Thanks for the nice historical context of the mechanical governor. The discussion of different power sources, steam versus gas turbine vs hydroelectric penstock etc. and the reasons not to modulate power too quickly or too slowly was nicely done. This could have been a very dull and dry description, but you made it interesting. Overall, a governor is a feedback device. In electronics, we are always worried about oscillation with feedback devices, and at least one portion of the loop must have a substantially slower response than the prime mover to avoid oscillation. One can achieve oscillation if you meet the Nyquist criterion, and I will stop there as it is too mathematical to be interesting in a short comment.
Yikes! That is why the 100 KW 400 VDC generator we are designing and building for our two passenger 10 electric motor blown wing airplane uses electronic control of both the 143 HP turbonormalized engine and the active rectifier after the permanent magnet brushless generator. All those mechanical adjustments are too unreliable and too hard to modulate for flight.

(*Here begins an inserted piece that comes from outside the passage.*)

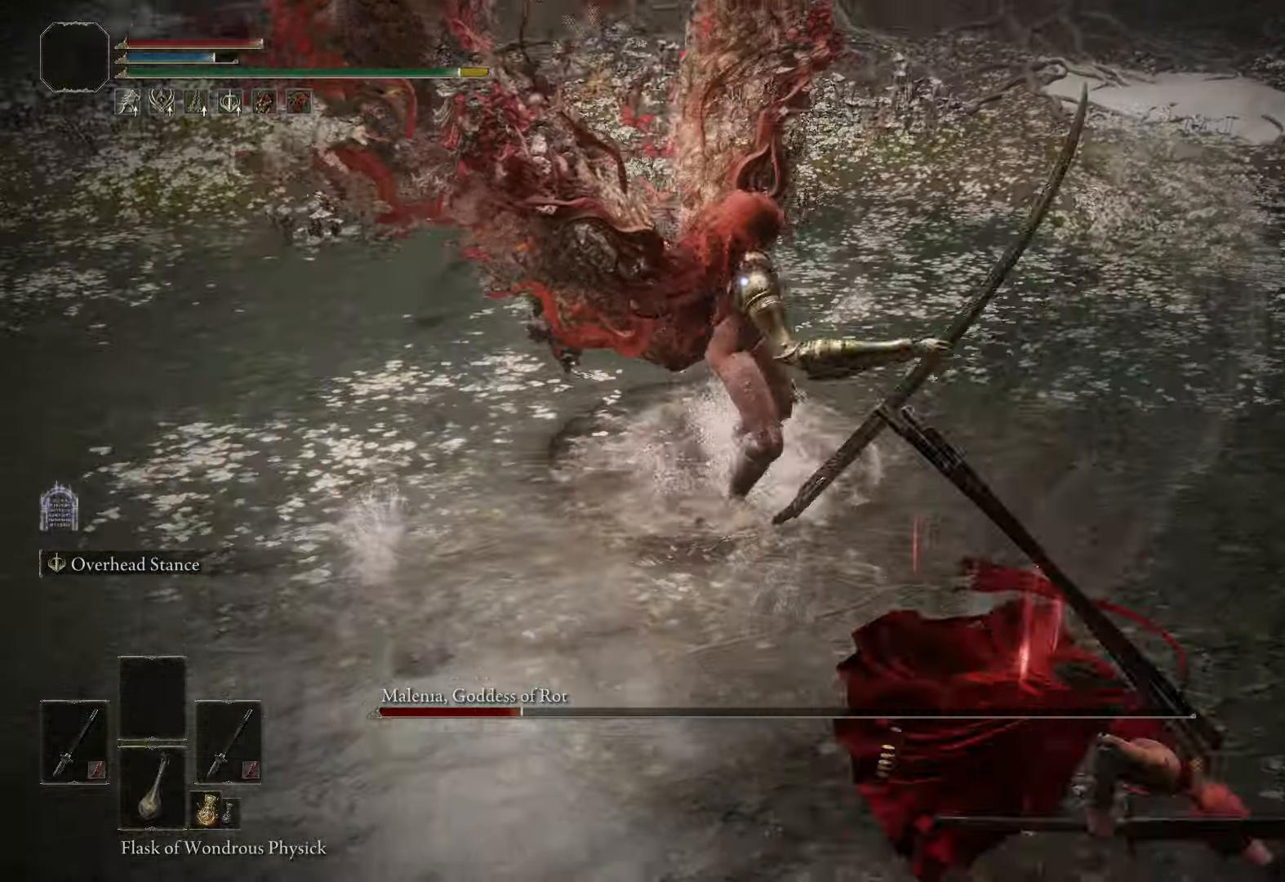
{"buttons": [], "left_stick": "down-right", "right_stick": "center", "events": []}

Thank you, and yes oscillations are a problem, even in mechanical governors. It's one of the reasons you see droop in single units, the droop helps calm the mechanical action. As you take droop out the governor gets harder to tune. Most electronic governors are based on a PID loop, but it gets tricky because a governor swing can start swinging fuel pressure, and boost. Then you have all these other loops contributing to the problem. The PID triangle was there in mechanical and hydraulic governors too, but not as well defined.
For those readers not familiar with a PID controller, this a governor that uses the Position distance from a setpoint such as temperature, the Integral of the adjustment time from the deviation from the setpoint, and the Differential of rate of change returning to the setpoint. An example makes this more clear. I bought an industrial oven for a project that needed a precise 250° F to activate a single component epoxy to attach a metal disc to urethane. The urethane was rated to 250° F. The surplus oven did not work. I removed the old electronics and installed a tiny 2” by 2” learning PID temperature controller that had a digital display. The learning PID controller was industrial surplus and cost $100. I set it to 250° F. The first time was the learning run. The oven rapidly went to 251 degrees, then 249 degrees, then 250 degrees steady. The second time the oven was heated up the temperature went rapidly towards 250 degrees, slowed as it approached 250, then smoothly settled at 250. There was no overshoot or undershoot. It really seemed like magic, and of course I didn’t need to know any details of the math governing the PID controller.
Yes, please! I only understand the outline of the process which is that the generator frequency and phase must be made to match the power grid before the generator may be brought online. I would like to learn more about the process. In my electrical engineering courses, I learned about phase-locked-loops. In my physics work, I used synchronous detectors.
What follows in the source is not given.